There is one report on an increased capacity of neutrophils from aged individuals to produce NETs. This observation comes from studies on aortic lesions in atherosclerotic mice and is strengthened by data from isolated neutrophils activated to produce NETs with 7-ketocholesterol, an athero-relevant stimulus, the most abundant oxysterol in human (Wang et al. 2017). Such an effect resulted from increased mitochondrial oxidative stress, thus mitochondrial (mitoOS) and not cytosolic, ROS generation. The former being indeed associated with atherosclerosis during aging (Vendrov et al. 2015). Considering that numbers of inflammatory neutrophils were the same in aged and young mice, the young animals had smaller lesions and their NET formation was mitoOS-dependent, indicating intrinsic changes in neutrophils of aged subjects.

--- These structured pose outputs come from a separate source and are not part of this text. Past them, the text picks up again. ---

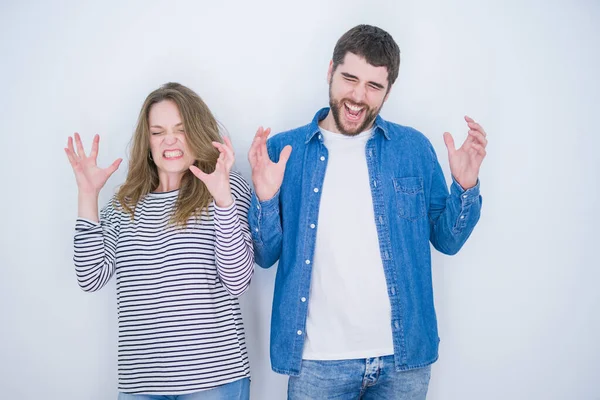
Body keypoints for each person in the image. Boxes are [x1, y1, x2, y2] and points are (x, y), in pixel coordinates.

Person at [248, 24, 487, 399]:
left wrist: (466, 187)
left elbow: (447, 241)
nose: (358, 96)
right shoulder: (285, 150)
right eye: (349, 78)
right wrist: (263, 198)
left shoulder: (412, 148)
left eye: (374, 86)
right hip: (316, 363)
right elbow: (263, 257)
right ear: (330, 71)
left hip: (402, 360)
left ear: (388, 90)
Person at [65, 82, 253, 399]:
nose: (170, 140)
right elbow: (91, 277)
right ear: (147, 141)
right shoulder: (124, 203)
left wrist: (222, 200)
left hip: (214, 380)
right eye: (158, 131)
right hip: (141, 384)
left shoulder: (223, 185)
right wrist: (87, 195)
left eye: (181, 129)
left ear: (197, 132)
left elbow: (237, 281)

This experimental setting differs from the other studies on NET formation by neutrophils of elderly individuals in clear requirement of mitochondrial ROS and not NADPH oxidase-dependent.

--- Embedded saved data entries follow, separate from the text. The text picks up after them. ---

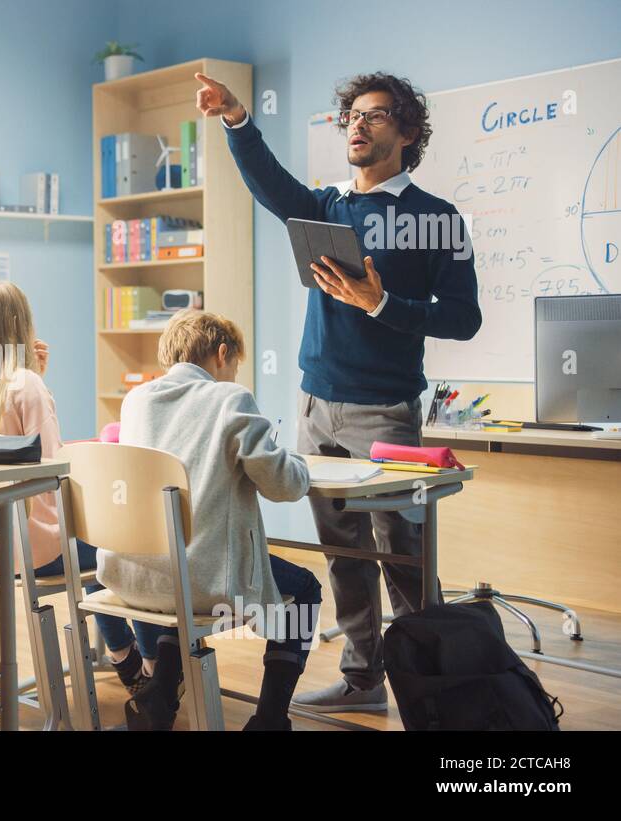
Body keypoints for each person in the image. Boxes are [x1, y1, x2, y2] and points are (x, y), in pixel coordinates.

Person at [196, 69, 480, 713]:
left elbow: (464, 318)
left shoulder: (437, 218)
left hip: (387, 415)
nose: (357, 122)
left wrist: (384, 305)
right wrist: (236, 119)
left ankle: (427, 691)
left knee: (403, 557)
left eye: (375, 115)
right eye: (352, 114)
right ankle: (362, 683)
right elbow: (270, 185)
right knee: (343, 556)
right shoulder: (328, 206)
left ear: (407, 133)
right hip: (315, 406)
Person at [104, 310, 322, 730]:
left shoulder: (137, 402)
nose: (233, 374)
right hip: (206, 580)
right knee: (307, 590)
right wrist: (295, 462)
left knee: (183, 578)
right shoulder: (230, 399)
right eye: (234, 365)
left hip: (138, 575)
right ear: (222, 353)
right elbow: (283, 486)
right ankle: (271, 720)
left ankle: (160, 697)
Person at [0, 281, 162, 695]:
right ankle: (150, 666)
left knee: (98, 553)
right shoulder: (25, 384)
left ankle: (124, 655)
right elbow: (54, 471)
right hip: (32, 550)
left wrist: (37, 380)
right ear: (18, 324)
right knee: (133, 549)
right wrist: (38, 383)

As for what we know to date, neutrophils of elderly subjects in general cast fewer NETs (Fig. 3). No data indicate so far that this is because of active inhibiton of their formation as in neonates but rather it results from dysregulated activity of neutrophils. It is tempting to speculate that one of the mechanisms involved might be connected to the increased release of NE via degranulation, as this enzyme is critical for NET formation. For these NETs that require NADPH oxidase-dependent ROS, a diminished respiratory burst by neutrophils of elderly subjects can provide an additional explanation. However, the observation that increased mitochondrial ROS can in fact increase NET formation by neutrophils of aged individuals suggests that the cells do not lose the capacity to release NETs per se and that this is rather due to upstream dysfunctional pathways.

Conclusions

The phenotype of any given cell reflects either its maturation state or the impact of extrinsic factors and manifests itself by changes in cell morphology, expression pattern of intracellular and extracellular molecules but, foremost, its (altered) functioning. This is also true for neutrophils and their capacity to induce NETs. As, nowadays, NETs are the focus of biomedical research, mostly due to the side effects of their formation, a search for their inhibitors or removing agents dominates the field. Owing to studies on neonate neutrophils is the discovery of endogenous NET inhibitors. This is especially promising in the light of finding that immature neutrophils, which are more abundant in numerous diseases in which NETs play a pivotal role, release the traps spontaneously. Obviously, the cells do not behave uniformly in all conditions and studies on NETs are also technically challenging as they mostly rely on either detection of singular NET components in body fluids or ex vivo stimulation of isolated neutrophils. Although, in the case of mice studies, these limitations can be overcome with intravital microscopy, detecting the traps directly in blood vessels or tissues of live animals, this technique cannot be applied to human studies. And NET inhibition can also be detrimental. For instance, at early stages of sepsis, the structures help to contain dissemination of infection and it is at later time points that their persistent presence causes collateral damage. Thus, NET inhibition or removal should also be timely adjusted, which, however, is difficult to control. Now, a new factor has to be taken into consideration when it comes to the control of NET formation and its consequences, namely the presence of neutrophils of certain ages (immature–mature–senescent) as well as the age of the individuals.